**TESTO FORNITO**
- - - -

L'ascolto più diffuso è il primo, l'ascolto causale, che consiste nel servirsi del suono per informarsi, quanto più possibile, sulla sua causa. Sia che tale causa ia visibile e che il suono possa aggiungere a essa un'informazione supplementare [...]. Sia, a fortiori, che la causa sia invisibile e che il suono costituisca la nostra principale fonte di informazione su essa. La causa può essere invisibile, ma indentificata tramite un sapere o un calcolo logico.
L'ascolto causale può avvenire a livelli differenti.
Primo caso: riconosciamo la causa precisa e individuale: la voce di una determinata persona, il suono di un oggetto unico.
Secondo caso: non riconosciamo un esemplare, un individuo o un elemento unico e particolare, ma una categoria causale umana, meccanica o animale: voce di un uomo adulto, motore di uno scooter, canto di un'allodola.
Più in generale, in casi ancora più ambigui – e ben più numerosi di quanto si creda – ciò che noi riconosciamo è soltanto una natura di causa, la natura stessa dell'agente: «dev'essere qualcosa di meccanico» (identificato da un ritmo, da una regolarità detta appunto meccanica) [...]. (cap. 2 – I tre ascolti, pp. 37-39)
- Chiamiamo ascolto semantico quello che fa riferimento a un codice o a un linguaggio per interpretare un messaggio: il linguaggio parlato, naturalmente, ma anche i codici come il Morse.

- - - -

**INSIEME DI DATI**

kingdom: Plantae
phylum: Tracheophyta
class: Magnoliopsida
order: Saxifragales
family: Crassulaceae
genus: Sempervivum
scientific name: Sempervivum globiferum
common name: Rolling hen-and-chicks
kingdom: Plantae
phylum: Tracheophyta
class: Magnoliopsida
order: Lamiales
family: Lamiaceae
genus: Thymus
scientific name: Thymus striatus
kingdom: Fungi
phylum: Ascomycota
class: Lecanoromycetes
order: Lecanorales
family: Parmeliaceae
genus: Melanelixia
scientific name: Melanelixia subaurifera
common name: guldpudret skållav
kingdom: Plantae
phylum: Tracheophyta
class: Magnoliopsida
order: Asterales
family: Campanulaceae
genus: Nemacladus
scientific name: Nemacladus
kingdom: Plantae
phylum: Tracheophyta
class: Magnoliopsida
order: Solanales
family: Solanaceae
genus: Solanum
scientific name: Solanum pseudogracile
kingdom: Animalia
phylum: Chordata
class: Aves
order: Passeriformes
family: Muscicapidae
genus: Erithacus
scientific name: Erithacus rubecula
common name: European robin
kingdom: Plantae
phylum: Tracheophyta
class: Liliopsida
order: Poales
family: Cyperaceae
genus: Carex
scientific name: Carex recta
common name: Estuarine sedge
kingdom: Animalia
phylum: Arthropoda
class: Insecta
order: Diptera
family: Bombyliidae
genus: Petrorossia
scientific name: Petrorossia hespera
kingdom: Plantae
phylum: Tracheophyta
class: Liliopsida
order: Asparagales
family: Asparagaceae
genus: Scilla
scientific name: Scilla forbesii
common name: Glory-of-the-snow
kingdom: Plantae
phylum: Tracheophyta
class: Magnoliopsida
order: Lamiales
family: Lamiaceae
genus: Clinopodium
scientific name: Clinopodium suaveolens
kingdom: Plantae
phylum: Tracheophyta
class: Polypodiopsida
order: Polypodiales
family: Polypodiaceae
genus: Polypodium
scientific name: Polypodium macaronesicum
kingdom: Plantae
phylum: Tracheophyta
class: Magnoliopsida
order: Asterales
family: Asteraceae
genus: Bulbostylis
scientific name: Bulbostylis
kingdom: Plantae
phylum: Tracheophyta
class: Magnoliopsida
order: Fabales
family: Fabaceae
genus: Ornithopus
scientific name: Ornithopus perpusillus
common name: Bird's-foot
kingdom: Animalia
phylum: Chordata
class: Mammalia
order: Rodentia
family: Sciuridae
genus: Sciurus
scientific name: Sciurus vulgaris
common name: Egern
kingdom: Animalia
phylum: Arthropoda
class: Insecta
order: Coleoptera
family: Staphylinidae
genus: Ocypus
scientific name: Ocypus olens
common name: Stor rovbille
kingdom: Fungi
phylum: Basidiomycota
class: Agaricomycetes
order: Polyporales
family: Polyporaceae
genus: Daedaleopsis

- - - -

**SERIE DI ESERCIZI**
1. Riporta fedelmente la parte del testo sull'ascolto che comincia con "L'ascolto più diffuso" e finisce con "canto di un'allodola.".
2. Scrivi il seguito del testo sull'ascolto, riprendendo subito dopo la sua ultima frase.

**RISULTATI FINALI**
1.
L'ascolto più diffuso è il primo, l'ascolto causale, che consiste nel servirsi del suono per informarsi, quanto più possibile, sulla sua causa. Sia che tale causa ia visibile e che il suono possa aggiungere a essa un'informazione supplementare [...]. Sia, a fortiori, che la causa sia invisibile e che il suono costituisca la nostra principale fonte di informazione su essa. La causa può essere invisibile, ma indentificata tramite un sapere o un calcolo logico.
L'ascolto causale può avvenire a livelli differenti.
Primo caso: riconosciamo la causa precisa e individuale: la voce di una determinata persona, il suono di un oggetto unico.
Secondo caso: non riconosciamo un esemplare, un individuo o un elemento unico e particolare, ma una categoria causale umana, meccanica o animale: voce di un uomo adulto, motore di uno scooter, canto di un'allodola.

2.
[...] Sentiamo al tempo stesso ciò che qualcuno ci dice e il modo in cui lo dice. L'ascolto causale di una voce, del resto, sta al suo ascolto linguistico un po' come l'esame grafologico di un testo sta alla sua lettura. (cap. 2 – I tre ascolti, p. 40)
- Pierre Schaeffer ha battezzato «ascolto ridotto» l'ascolto rivolto alle qualità e alle forme proprie del suono, indipendentemente dalla sua causa e dal suo senso; e che considera il suono – verbale, strumentale, aneddotico o qualunque – come oggetto di osservazione, invece di attraversarlo mirando ad altro [...].
Si rendono conto che parlare di suoni di per se stessi, costringendosi a qualificarli indipendentemente da qualunque causa, senso o effetto, non è compito facile. E i termini analogici abituali rivelano qui tutta la loro ambiguità: questo suono, dite voi, è stridente, ma in che senso? «Stridente» è soltanto un'immagine, o rimanda a una sorgente che effettivamente stride? O è l'evocazione di un effetto sgradevole? (cap. 2 – I tre ascolti, p. 41)
- [...] la situazione di ascolto acusmatica, definita più avanti come quella in cui si sente il suono senza vederne la causa, può modificare il nostro ascolto e attirare la nostra attenzione su caratteri sonori che la visione simultanea delle cause ci nasconde, perché quest'ultima rinforza la percezione di certi elementi del suono e ne occulta altri. L'acusmatico permette davvero di rivelare il suono in tutte le sue dimensioni. [...] staccarsi dalle sue cause o dagli effetti, a beneficio di una considerazione cosciente delle tessiture, delle masse e delle velocità sonore. (cap. 2 – I tre ascolti, p. 44)
- La questione dell'ascolto è inseparabile da quella dell'udire, come quella dello sguardo da quella del vedere. In altri termini, per descrivere i fenomeni percettivi, si è obbligati a tenere conto del fatto che la percezione cosciente e attiva non è che una scelta in un dato più vasto che è presente e si impone. Nel cinema lo sguardo è un'esplorazione, spaziale e temporale al tempo stesso, in un dato a vedere delimitato che si mantiene nel quadro di uno schermo. L'ascolto, invece, è un'esplorazione in un dato a udire, addirittura in un «imposto a udire» molto meno delimitato sotto tutti i punti di vista, con contorni incerti e mutevoli. (cap. 3 – I tre ascolti, p. 45)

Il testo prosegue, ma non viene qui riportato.